Alison Shaw:

Postdoctoral Researcher

Carnegie Institution

I am a post-doctoral researcher at the Carnegie Institution of Washington, but will soon be heading to Woods Hole as an Assistant Scientist. My research focuses on understanding the role of volatiles in magmatic systems. In particular, I am interested in determining how they are recycled from the Earth's surface back into the mantle, as well as identifying how they can be used as geochemical tracers of various sources (i.e. crust, mantle, sediments, plume) and processes (i.e., degassing, contamination, mixing). I have studied magmatic volatiles from the interior of the Earth in all kind of different types of samples including:

1) hydrothermal vent fluids
2) basaltic glasses
3) fumarole gases
4) thermal springs
5) geothermal well gas
6) melt inclusions in mineral phases.

During my graduate studies at Scripps, I participated in expeditions to several volcanically-active regions of the world such as Iceland, Hawaii, the Gulf of California and Central America. A key aspect of my Central America studies was to look at how CO₂ is recycled through the Central American subduction zone quantitatively assessing how much carbonate from the subducting plate actually makes it out along the volcanic arc.

As a post-doc at the Carnegie Institution, I have been examining the volatile contents and isotope systematics of olivine-hosted melt inclusions from the Izu-Bonin-Mariana subduction zone system. The IBM system is unique in that the subducting oceanic crust is the oldest in the world, resulting in a relatively cold subduction environment which may influence how volatiles are released from the subducting plate.
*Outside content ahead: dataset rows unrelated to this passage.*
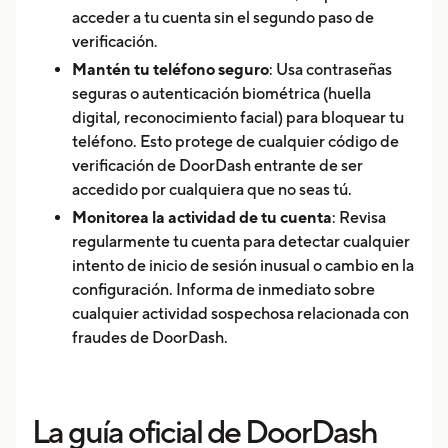
acceder a tu cuenta sin el segundo paso de
verificación.
Mantén tu teléfono seguro
: Usa contraseñas
seguras o autenticación biométrica (huella
digital, reconocimiento facial) para bloquear tu
teléfono. Esto protege de cualquier código de
verificación de DoorDash entrante de ser
accedido por cualquiera que no seas tú.
Monitorea la actividad de tu cuenta
: Revisa
regularmente tu cuenta para detectar cualquier
intento de inicio de sesión inusual o cambio en la
configuración. Informa de inmediato sobre
cualquier actividad sospechosa relacionada con
fraudes de DoorDash.
La guía oficial de DoorDash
Melt inclusions are thought to represent primitive melts, and thus offer the exciting possibility of characterizing the composition of sub-arc partial melts. Because these tiny inclusions are trapped during crystal growth and assumed to remain isolated after entrapment, they have the potential of revealing valuable clues regarding how melts evolve and to what extent subduction forcing functions (e.g. slab dip angle, sediment thickness, rate of input) control their composition.